Vaccine hesitancy more prevalent in rural America

Kaiser Family Foundation chart, based on December data from KFF Vaccine Monitor; click on the image to enlarge it.

Rural Americans are among the most hesitant to receive the coronavirus vaccine, according to December findings from the Kaiser Family Foundation Covid-19 Vaccine Monitor.

"Getting shots into arms in rural Americans, most of whom see getting the vaccine as a personal choice and not a social responsibility to protect others, is a problem that will require tailored outreach and messaging. It underscores that a cookie cutter approach to vaccine hesitancy campaigns will not work," Drew Altman writes for KFF.

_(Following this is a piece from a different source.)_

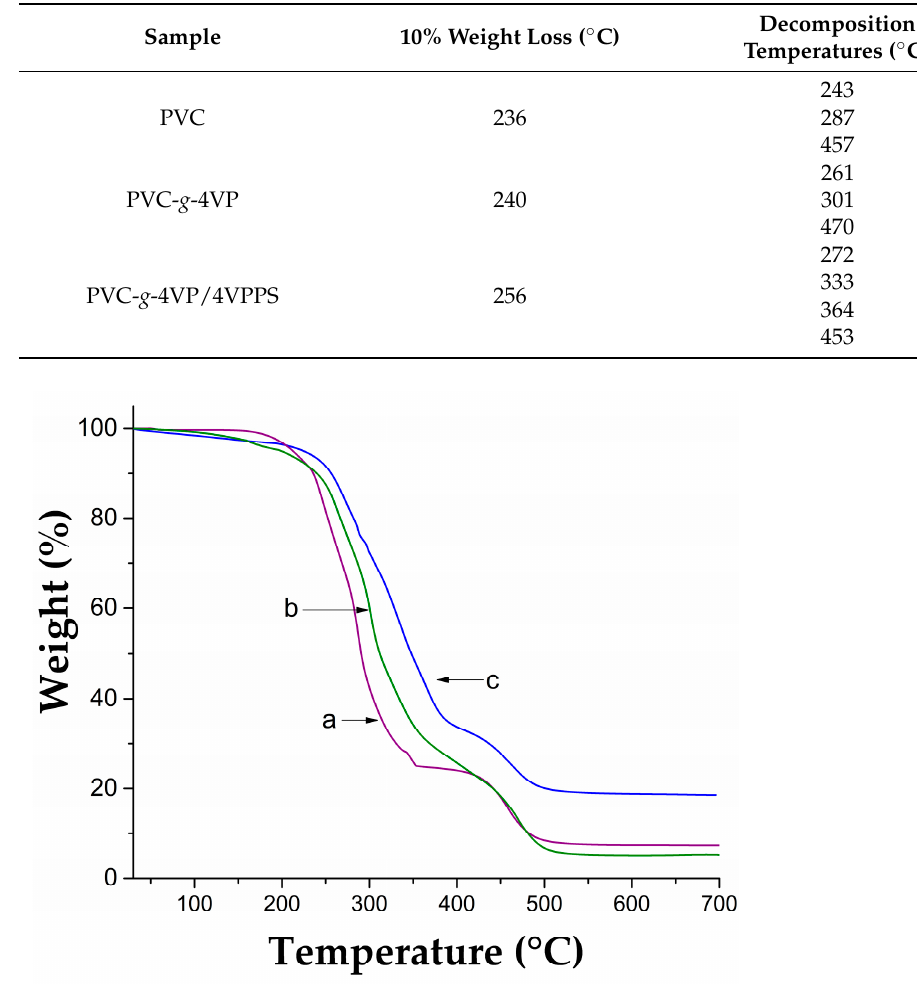
Figure 4. Thermograms: ( a ) PVC, ( b ) PVC-g-4VP, and ( c ) PVC-g-4VP/4VPPS .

Farmworkers are in a priority group and are slated to get their shots  soon, but public-health officials worry that reluctance among such workers might delay herd immunity, Liz Carey reports for The Daily Yonder. A University of California Berkeley School of Public Health study this summer found that over 30% of farmworkers were unsure about the vaccine or unlikely to get it. 

Some rural health-care workers are reluctant to get the vaccine, too. Though hundreds of health-care workers in Atlanta, for example, are on waiting lists to get vaccinated, vaccines are sitting unused in freezers in rural parts of the state, Jonathan Raymond reports for WXIA-TV in Atlanta.